The UK currency rose to a fresh one-week high at $1.1222 early in the Asian session, taking it very close to erasing all of the precipitous losses in the aftermath of the new government's so-called mini budget last Friday.
However, the currency pair - also known as cable - slipped later in the session to be 0.17pc lower than Thursday at $1.1100.
That still left sterling on course for a 2.26pc gain for the week, despite plumbing a record low of $1.0327 on Monday.
"The recovery in cable is very eye-catching," said Sean Callow, a strategist at Westpac in Sydney.
"It makes some sense in that UK yields are set to be high for some time, discouraging short positions. But with the UK already running very large current account deficits, we doubt there is much more upside in sterling."

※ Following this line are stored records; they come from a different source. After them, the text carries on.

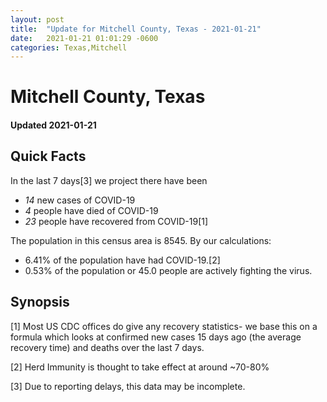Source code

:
 ```yaml
---
layout: post
title:  "Update for Mitchell County, Texas - 2021-01-21"
date:   2021-01-21 01:01:29 -0600
categories: Texas,Mitchell
---
```


# Mitchell County, Texas
#### Updated 2021-01-21

## Quick Facts

In the last 7 days[3] we project there have been
- *14* new cases of COVID-19
- *4* people have died of COVID-19
- *23* people have recovered from COVID-19[1]

The population in this census area is 8545. By our calculations:
- 6.41% of the population have had COVID-19.[2]
- 0.53% of the population or 45.0 people are actively fighting the virus.

## Synopsis




[1] Most US CDC offices do give any recovery statistics- we base this on a formula which looks at confirmed new cases
15 days ago (the average recovery time) and deaths over the last 7 days.

[2] Herd Immunity is thought to take effect at around ~70-80%

[3] Due to reporting delays, this data may be incomplete.
 
    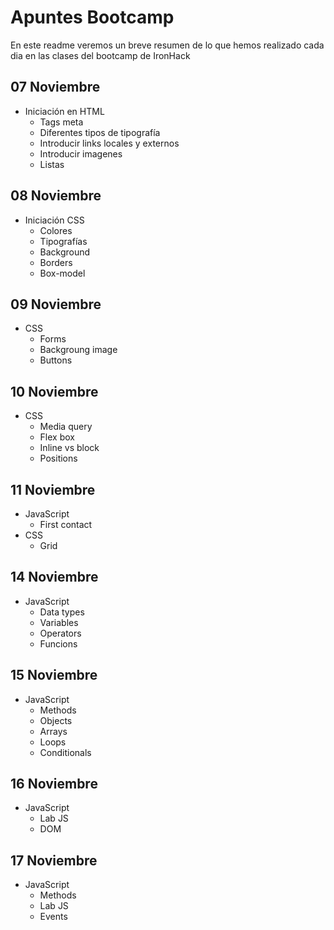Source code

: <h1>Apuntes Bootcamp </h1>
En este readme veremos un breve resumen de lo que hemos realizado cada dia en las clases del bootcamp de IronHack

## 07 Noviembre 

- Iniciación en HTML 
    - Tags meta
    - Diferentes tipos de tipografía
    - Introducir links locales y externos
    - Introducir imagenes
    - Listas

## 08 Noviembre

- Iniciación CSS
    - Colores
    - Tipografías
    - Background
    - Borders
    - Box-model

## 09 Noviembre

- CSS
    - Forms
    - Backgroung image
    - Buttons

## 10 Noviembre

- CSS
    - Media query
    - Flex box
    - Inline vs block
    - Positions

## 11 Noviembre

- JavaScript
    - First contact
- CSS
    - Grid

## 14 Noviembre

- JavaScript
    - Data types
    - Variables
    - Operators
    - Funcions
    
## 15 Noviembre

- JavaScript 
    - Methods
    - Objects
    - Arrays
    - Loops
    - Conditionals

## 16 Noviembre

- JavaScript
    - Lab JS
    - DOM

## 17 Noviembre

- JavaScript
    - Methods
    - Lab JS
    - Events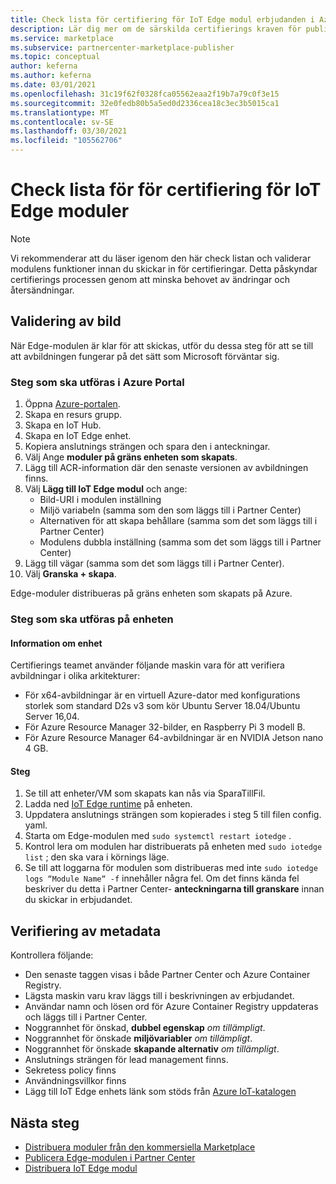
 ```yaml
---
title: Check lista för certifiering för IoT Edge modul erbjudanden i Azure Marketplace
description: Lär dig mer om de särskilda certifierings kraven för publicering IoT Edge modul erbjudanden i Azure Marketplace.
ms.service: marketplace
ms.subservice: partnercenter-marketplace-publisher
ms.topic: conceptual
author: keferna
ms.author: keferna
ms.date: 03/01/2021
ms.openlocfilehash: 31c19f62f0328fca05562eaa2f19b7a79c0f3e15
ms.sourcegitcommit: 32e0fedb80b5a5ed0d2336cea18c3ec3b5015ca1
ms.translationtype: MT
ms.contentlocale: sv-SE
ms.lasthandoff: 03/30/2021
ms.locfileid: "105562706"
---
```

# <a name="pre-certification-checklist-for-iot-edge-modules"></a>Check lista för för certifiering för IoT Edge moduler

> [!NOTE]
> Vi rekommenderar att du läser igenom den här check listan och validerar modulens funktioner innan du skickar in för certifieringar. Detta påskyndar certifierings processen genom att minska behovet av ändringar och återsändningar.

## <a name="validation-of-image"></a>Validering av bild

När Edge-modulen är klar för att skickas, utför du dessa steg för att se till att avbildningen fungerar på det sätt som Microsoft förväntar sig.

### <a name="steps-to-perform-in-the-azure-portal"></a>Steg som ska utföras i Azure Portal

1. Öppna [Azure-portalen](https://partner.microsoft.com/).
1. Skapa en resurs grupp.
1. Skapa en IoT Hub.
1. Skapa en IoT Edge enhet.
1. Kopiera anslutnings strängen och spara den i anteckningar.
1. Välj Ange **moduler på gräns enheten som skapats**.
1. Lägg till ACR-information där den senaste versionen av avbildningen finns.
1. Välj **Lägg till IoT Edge modul** och ange:
    - Bild-URI i modulen inställning
    - Miljö variabeln (samma som den som läggs till i Partner Center)
    - Alternativen för att skapa behållare (samma som det som läggs till i Partner Center)
    - Modulens dubbla inställning (samma som det som läggs till i Partner Center)
1. Lägg till vägar (samma som det som läggs till i Partner Center).
1. Välj **Granska + skapa**.

Edge-moduler distribueras på gräns enheten som skapats på Azure.

### <a name="steps-to-perform-on-the-device"></a>Steg som ska utföras på enheten

#### <a name="device-details"></a>Information om enhet

Certifierings teamet använder följande maskin vara för att verifiera avbildningar i olika arkitekturer:

- För x64-avbildningar är en virtuell Azure-dator med konfigurations storlek som standard D2s v3 som kör Ubuntu Server 18.04/Ubuntu Server 16,04.
- För Azure Resource Manager 32-bilder, en Raspberry Pi 3 modell B.
- För Azure Resource Manager 64-avbildningar är en NVIDIA Jetson nano 4 GB.

#### <a name="steps"></a>Steg

1. Se till att enheter/VM som skapats kan nås via SparaTillFil.
1. Ladda ned [IoT Edge runtime](../iot-edge/how-to-install-iot-edge.md) på enheten.
1. Uppdatera anslutnings strängen som kopierades i steg 5 till filen config. yaml.
1. Starta om Edge-modulen med `sudo systemctl restart iotedge` .
1. Kontrol lera om modulen har distribuerats på enheten med `sudo iotedge list` ; den ska vara i körnings läge.
1. Se till att loggarna för modulen som distribueras med inte `sudo iotedge logs “Module Name“ -f` innehåller några fel. Om det finns kända fel beskriver du detta i Partner Center- **anteckningarna till granskare** innan du skickar in erbjudandet.

## <a name="metadata-validation"></a>Verifiering av metadata

Kontrollera följande:

- Den senaste taggen visas i både Partner Center och Azure Container Registry.
- Lägsta maskin varu krav läggs till i beskrivningen av erbjudandet.
- Användar namn och lösen ord för Azure Container Registry uppdateras och läggs till i Partner Center.
- Noggrannhet för önskad, **dubbel egenskap** *om tillämpligt*.
- Noggrannhet för önskade **miljövariabler** *om tillämpligt*.
- Noggrannhet för önskade **skapande alternativ** *om tillämpligt*.
- Anslutnings strängen för lead management finns.
- Sekretess policy finns
- Användningsvillkor finns
- Lägg till IoT Edge enhets länk som stöds från [Azure IoT-katalogen](https://devicecatalog.azure.com/devices?certificationBadgeTypes=IoTEdgeCompatible) 

## <a name="next-steps"></a>Nästa steg

- [Distribuera moduler från den kommersiella Marketplace](../iot-edge/how-to-deploy-modules-portal.md#deploy-from-azure-marketplace)
- [Publicera Edge-modulen i Partner Center](./partner-center-portal/azure-iot-edge-module-creation.md)
- [Distribuera IoT Edge modul](../iot-edge/quickstart-linux.md)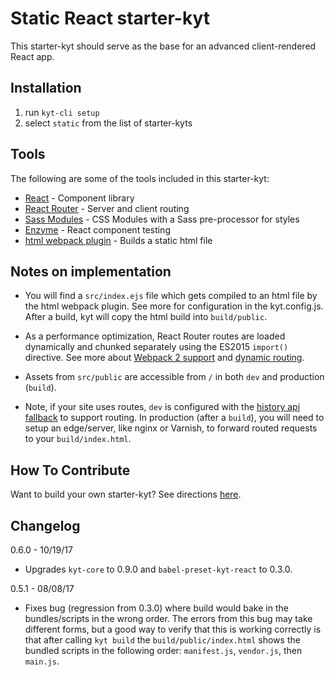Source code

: # Static React starter-kyt

This starter-kyt should serve as the base for an advanced client-rendered React app.

## Installation

1. run `kyt-cli setup`
2. select `static` from the list of starter-kyts


## Tools

The following are some of the tools included in this starter-kyt:

- [React](https://facebook.github.io/react/) - Component library
- [React Router](https://github.com/reactjs/react-router) - Server and client routing
- [Sass Modules](https://github.com/css-modules/css-modules) - CSS Modules with a Sass pre-processor for styles
- [Enzyme](https://github.com/airbnb/enzyme) - React component testing
- [html webpack plugin](https://github.com/ampedandwired/html-webpack-plugin) - Builds a static html file

## Notes on implementation

- You will find a `src/index.ejs` file which gets compiled to an html file by the html webpack plugin. See more for configuration in the kyt.config.js. After a build, kyt will copy the html build into `build/public`.

- As a performance optimization, React Router routes are loaded dynamically and chunked separately using the ES2015 `import()` directive. See more about  [Webpack 2 support](https://gist.github.com/sokra/27b24881210b56bbaff7#code-splitting-with-es6) and [dynamic routing](https://github.com/reactjs/react-router/blob/master/docs/guides/DynamicRouting.md).

- Assets from `src/public` are accessible from `/` in both `dev` and production (`build`).

- Note, if your site uses routes, `dev` is configured with the [history api fallback](https://github.com/bripkens/connect-history-api-fallback) to support routing. In production (after a `build`), you will need to setup an edge/server, like nginx or Varnish, to forward routed requests to your `build/index.html`.

## How To Contribute
Want to build your own starter-kyt?
See directions [here](https://github.com/NYTimes/kyt/docs/Starterkyts.md).

## Changelog

0.6.0 - 10/19/17

- Upgrades `kyt-core` to 0.9.0 and `babel-preset-kyt-react` to 0.3.0.

0.5.1 - 08/08/17

- Fixes bug (regression from 0.3.0) where build would bake in the bundles/scripts in the wrong order. The errors from this bug may take different forms, but a good way to verify that this is working correctly is that after calling `kyt build` the `build/public/index.html` shows the bundled scripts in the following order: `manifest.js`, `vendor.js`, then `main.js`.
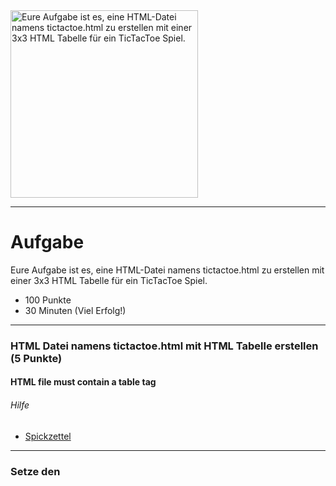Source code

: <img src="https://upload.wikimedia.org/wikipedia/commons/thumb/3/32/Tic_tac_toe.svg/640px-Tic_tac_toe.svg.png" alt="Eure Aufgabe ist es, eine HTML-Datei namens tictactoe.html zu erstellen mit einer 3x3 HTML Tabelle für ein TicTacToe Spiel." width="300"/>

---
# Aufgabe
Eure Aufgabe ist es, eine HTML-Datei namens tictactoe.html zu erstellen mit einer 3x3 HTML Tabelle für ein TicTacToe Spiel.
* 100 Punkte
* 30 Minuten (Viel Erfolg!)

---
### HTML Datei namens tictactoe.html mit HTML Tabelle erstellen (5 Punkte)
#### HTML file must contain a table tag

###### Hilfe
* [Spickzettel](https://www.w3schools.com/tags/tag_table.asp) 


---
### Setze den <title> Tag auf 'Welcome to TicTacToe' (5 Punkte)
#### Set the title tag to 'Welcome to TicTacToe'

### Tabelle mit Tabellenüberschrift erstellen (10 Punkte)
#### Include a table caption titled 'TicTacToe'

### Setze die ID der Tabelle auf 'game' (5 Punkte)
#### Set the table ID to 'game'

###### Hilfe
* [Spickzettel](https://www.w3schools.com/html/html_id.asp) 


---
### HTML Tabelle um 9 Tabellenfelder erweitern (10 Punkte)
#### Create nine cells within the table

### Jeweils pro Tabellenfeld einen <button> hinzufügen (15 Punkte)
#### Place a button in each cell

###### Hilfe
* [Spickzettel](https://www.w3schools.com/tags/tag_button.asp) 


---
### Jeder Button sollte X anzeigen (10 Punkte)
#### Place a button with 'X' in each cell

###### Hilfe
* [Spickzettel](https://www.w3schools.com/tags/tag_button.asp) 


---
### Benennen der IDs jedes Buttons von cell1 bis cell9 (10 Punkte)
#### Assign unique IDs to each button

### Füge außerhalb der Tabelle eine Schaltfläche 'Play' mit der ID 'play' hinzu (10 Punkte)
#### Include a 'Play' button with ID 'play' outside the table

### Füge nun einen 'onclick' event handler hinzu und zeige eine Nachricht mittels alert(); (20 Punkte)
#### looking for onclick handler and javascript call to alert(); 

###### Hilfe
* [Spickzettel](https://www.w3schools.com/jsref/event_onclick.asp) 
* [Spickzettel](https://www.w3schools.com/jsref/met_win_alert.asp) 


---
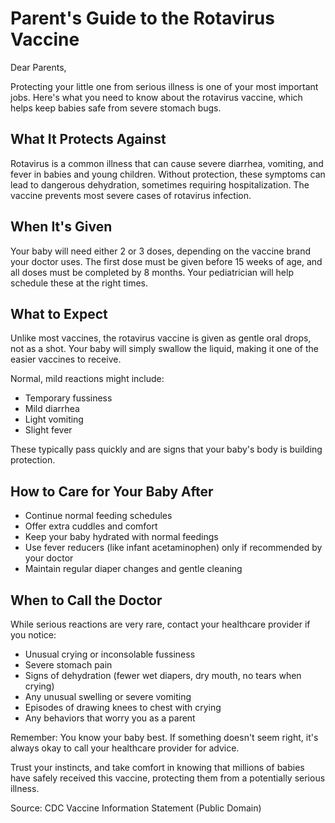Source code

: # Parent's Guide to the Rotavirus Vaccine

Dear Parents,

Protecting your little one from serious illness is one of your most important jobs. Here's what you need to know about the rotavirus vaccine, which helps keep babies safe from severe stomach bugs.

## What It Protects Against
Rotavirus is a common illness that can cause severe diarrhea, vomiting, and fever in babies and young children. Without protection, these symptoms can lead to dangerous dehydration, sometimes requiring hospitalization. The vaccine prevents most severe cases of rotavirus infection.

## When It's Given
Your baby will need either 2 or 3 doses, depending on the vaccine brand your doctor uses. The first dose must be given before 15 weeks of age, and all doses must be completed by 8 months. Your pediatrician will help schedule these at the right times.

## What to Expect
Unlike most vaccines, the rotavirus vaccine is given as gentle oral drops, not as a shot. Your baby will simply swallow the liquid, making it one of the easier vaccines to receive.

Normal, mild reactions might include:
- Temporary fussiness
- Mild diarrhea
- Light vomiting
- Slight fever

These typically pass quickly and are signs that your baby's body is building protection.

## How to Care for Your Baby After
- Continue normal feeding schedules
- Offer extra cuddles and comfort
- Keep your baby hydrated with normal feedings
- Use fever reducers (like infant acetaminophen) only if recommended by your doctor
- Maintain regular diaper changes and gentle cleaning

## When to Call the Doctor
While serious reactions are very rare, contact your healthcare provider if you notice:
- Unusual crying or inconsolable fussiness
- Severe stomach pain
- Signs of dehydration (fewer wet diapers, dry mouth, no tears when crying)
- Any unusual swelling or severe vomiting
- Episodes of drawing knees to chest with crying
- Any behaviors that worry you as a parent

Remember: You know your baby best. If something doesn't seem right, it's always okay to call your healthcare provider for advice.

Trust your instincts, and take comfort in knowing that millions of babies have safely received this vaccine, protecting them from a potentially serious illness.

Source: CDC Vaccine Information Statement (Public Domain)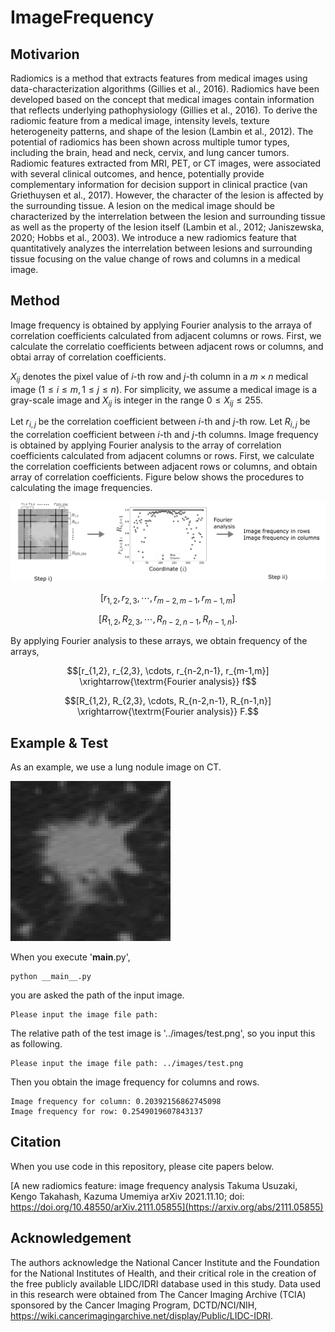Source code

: # ImageFrequency

## Motivarion

Radiomics is a method that extracts features from medical images using data-characterization algorithms (Gillies et al., 2016). Radiomics have been developed based on the concept that medical images contain information that reflects underlying pathophysiology (Gillies et al., 2016). To derive the radiomic feature from a medical image, intensity levels, texture heterogeneity patterns, and shape of the lesion (Lambin et al., 2012). The potential of radiomics has been shown across multiple tumor types, including the brain, head and neck, cervix, and lung cancer tumors. Radiomic features extracted from MRI, PET, or CT images, were associated with several clinical outcomes, and hence, potentially provide complementary information for decision support in clinical practice (van Griethuysen et al., 2017). However, the character of the lesion is affected by the surrounding tissue. A lesion on the medical image should be characterized by the interrelation between the lesion and surrounding tissue as well as the property of the lesion itself (Lambin et al., 2012; Janiszewska, 2020; Hobbs et al., 2003). We introduce a new radiomics feature that quantitatively analyzes the interrelation between lesions and surrounding tissue focusing on the value change of rows and columns in a medical image.

## Method

Image frequency is obtained by applying Fourier analysis to the arraya of correlation coefficients calculated from adjacent columns or rows. First, we calculate the correlatio coefficients between adjacent rows or columns, and obtai array of correlation coefficients.

$X_{ij}$ denotes the pixel value of $i$-th row and $j$-th column in a $m\times n$ medical image $(1\le i\le m, 1\le j\le n)$. For simplicity, we assume a medical image is a gray-scale image and $X_{ij}$ is integer in the range  $0\le X_{ij}\le 255$.


Let $r_{i,j}$ be the correlation coefficient between $i$-th and $j$-th row. Let $R_{i,j}$ be the correlation coefficient between  $i$-th and $j$-th columns. 
Image frequency is obtained by applying Fourier analysis to the array of correlation coefficients calculated from adjacent columns or rows. First, we calculate the correlation coefficients between adjacent rows or columns, and obtain array of correlation coefficients. Figure below shows the procedures to calculating the image frequencies.

<img src="https://github.com/TakumaUsuzaki/ImageFrequency/blob/main/bitmap.png">


$$[r_{1,2}, r_{2,3}, \cdots, r_{m-2,m-1}, r_{m-1,m}]$$

$$[R_{1,2}, R_{2,3}, \cdots, R_{n-2,n-1}, R_{n-1,n}].$$

By applying Fourier analysis to these arrays, we obtain frequency of the arrays,

$$[r_{1,2}, r_{2,3}, \cdots, r_{n-2,n-1}, r_{m-1,m}]  \xrightarrow{\textrm{Fourier analysis}} f$$

$$[R_{1,2}, R_{2,3}, \cdots, R_{n-2,n-1}, R_{n-1,n}] \xrightarrow{\textrm{Fourier analysis}} F.$$

## Example & Test

As an example, we use a lung nodule image on CT. 

<img src="https://github.com/TakumaUsuzaki/ImageFrequency/blob/main/mal5_LIDC-IDRI-0072_6.png">


When you execute '__main__.py',
```
python __main__.py
```
you are asked the path of the input image.

```
Please input the image file path: 
```

The relative path of the test image is '../images/test.png', so you input this as following.

```
Please input the image file path: ../images/test.png
```
Then you obtain the image frequency for columns and rows.
```
Image frequency for column: 0.20392156862745098
Image frequency for row: 0.2549019607843137
```

## Citation
When you use code in this repository, please cite papers below.

[A new radiomics feature: image frequency analysis Takuma Usuzaki, Kengo Takahash, Kazuma Umemiya
arXiv 2021.11.10; doi: https://doi.org/10.48550/arXiv.2111.05855](https://arxiv.org/abs/2111.05855)

## Acknowledgement
The authors acknowledge the National Cancer Institute and the Foundation for the National Institutes of Health, and their critical role in the creation of the free publicly available LIDC/IDRI database used in this study. Data used in this research were obtained from The Cancer Imaging Archive (TCIA) sponsored by the Cancer Imaging Program, DCTD/NCI/NIH, https://wiki.cancerimagingarchive.net/display/Public/LIDC-IDRI.

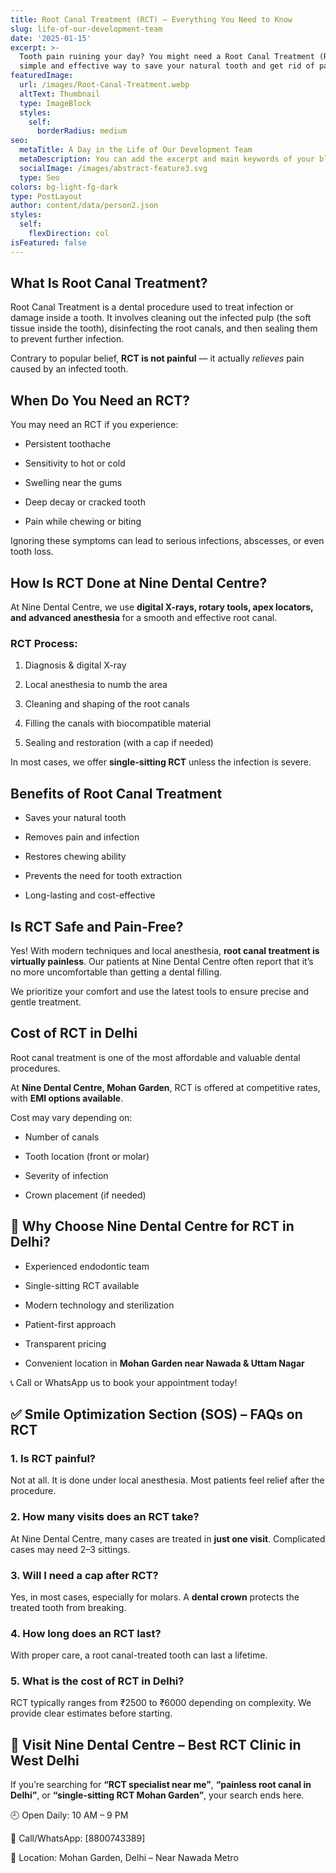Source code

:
 ```yaml
---
title: Root Canal Treatment (RCT) – Everything You Need to Know
slug: life-of-our-development-team
date: '2025-01-15'
excerpt: >-
  Tooth pain ruining your day? You might need a Root Canal Treatment (RCT) — a
  simple and effective way to save your natural tooth and get rid of pain.
featuredImage:
  url: /images/Root-Canal-Treatment.webp
  altText: Thumbnail
  type: ImageBlock
  styles:
    self:
      borderRadius: medium
seo:
  metaTitle: A Day in the Life of Our Development Team
  metaDescription: You can add the excerpt and main keywords of your blog post here.
  socialImage: /images/abstract-feature3.svg
  type: Seo
colors: bg-light-fg-dark
type: PostLayout
author: content/data/person2.json
styles:
  self:
    flexDirection: col
isFeatured: false
---
```



## **What Is Root Canal Treatment?**

Root Canal Treatment is a dental procedure used to treat infection or damage inside a tooth. It involves cleaning out the infected pulp (the soft tissue inside the tooth), disinfecting the root canals, and then sealing them to prevent further infection.

Contrary to popular belief, **RCT is not painful** — it actually *relieves* pain caused by an infected tooth.



## **When Do You Need an RCT?**

You may need an RCT if you experience:

*   Persistent toothache

*   Sensitivity to hot or cold

*   Swelling near the gums

*   Deep decay or cracked tooth

*   Pain while chewing or biting

Ignoring these symptoms can lead to serious infections, abscesses, or even tooth loss.



## **How Is RCT Done at Nine Dental Centre?**

At Nine Dental Centre, we use **digital X-rays, rotary tools, apex locators, and advanced anesthesia** for a smooth and effective root canal.

### **RCT Process:**

1.  Diagnosis & digital X-ray

2.  Local anesthesia to numb the area

3.  Cleaning and shaping of the root canals

4.  Filling the canals with biocompatible material

5.  Sealing and restoration (with a cap if needed)

In most cases, we offer **single-sitting RCT** unless the infection is severe.



## **Benefits of Root Canal Treatment**

*   Saves your natural tooth

*   Removes pain and infection

*   Restores chewing ability

*   Prevents the need for tooth extraction

*   Long-lasting and cost-effective



## **Is RCT Safe and Pain-Free?**

Yes! With modern techniques and local anesthesia, **root canal treatment is virtually painless**. Our patients at Nine Dental Centre often report that it’s no more uncomfortable than getting a dental filling.

We prioritize your comfort and use the latest tools to ensure precise and gentle treatment.



## **Cost of RCT in Delhi**

Root canal treatment is one of the most affordable and valuable dental procedures.

At **Nine Dental Centre, Mohan Garden**, RCT is offered at competitive rates, with **EMI options available**.

Cost may vary depending on:

*   Number of canals

*   Tooth location (front or molar)

*   Severity of infection

*   Crown placement (if needed)



## 📍 **Why Choose Nine Dental Centre for RCT in Delhi?**

*   Experienced endodontic team

*   Single-sitting RCT available

*   Modern technology and sterilization

*   Patient-first approach

*   Transparent pricing

*   Convenient location in **Mohan Garden near Nawada & Uttam Nagar**

📞 Call or WhatsApp us to book your appointment today!



## ✅ **Smile Optimization Section (SOS) – FAQs on RCT**

### **1. Is RCT painful?**

Not at all. It is done under local anesthesia. Most patients feel relief after the procedure.

### **2. How many visits does an RCT take?**

At Nine Dental Centre, many cases are treated in **just one visit**. Complicated cases may need 2–3 sittings.

### **3. Will I need a cap after RCT?**

Yes, in most cases, especially for molars. A **dental crown** protects the treated tooth from breaking.

### **4. How long does an RCT last?**

With proper care, a root canal-treated tooth can last a lifetime.

### **5. What is the cost of RCT in Delhi?**

RCT typically ranges from ₹2500 to ₹6000 depending on complexity. We provide clear estimates before starting.



## 🦷 Visit Nine Dental Centre – Best RCT Clinic in West Delhi

If you’re searching for **“RCT specialist near me”**, **“painless root canal in Delhi”**, or **“single-sitting RCT Mohan Garden”**, your search ends here.

🕘 Open Daily: 10 AM – 9 PM

📱 Call/WhatsApp: \[8800743389]

📍 Location: Mohan Garden, Delhi – Near Nawada Metro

Overnight, the British pound jumped 2.13pc as the Bank of England (BoE) conducted a second day of bond buying to stabilise markets, sending gilt yields higher.
Meanwhile, British Prime Minister Liz Truss and finance minister Kwasi Kwarteng will meet the head of the country's independent fiscal watchdog, the Office for Budget Responsibility (OBR), on Friday to discuss the budget forecast process.
Truss vowed to stick with the controversial plans on Thursday, in her first comments since the turmoil erupted in markets.
The OBR's involvement is "alleviating fears within the markets of the so-far uncosted fiscal package, helping support GBP," said Tapas Strickland, head of market economics at National Australia Bank.
"A hot German CPI print also serves as a reminder of the inflation situation in Europe - and globally - and that central banks need to remain hawkish. In such a light, the BoE's decision on Wednesday to purchase bonds should not be read as a pivot," Strickland added.
Data on Thursday showed German inflation at its highest in more than a quarter of a century, driven by high energy prices, with analysts warning that the energy crisis has yet to make itself fully felt.
The reading suggests the figure for the wider 19-country euro zone, due on Friday, is also likely to exceed economists' forecasts.
Markets are fully priced for another 75 basis point hike by the ECB next month, with 1-in-3 odds for a full percentage point bump.
For the BoE, traders predict 125 basis points of tightening in early November, with small odds for a 150 basis-point increase.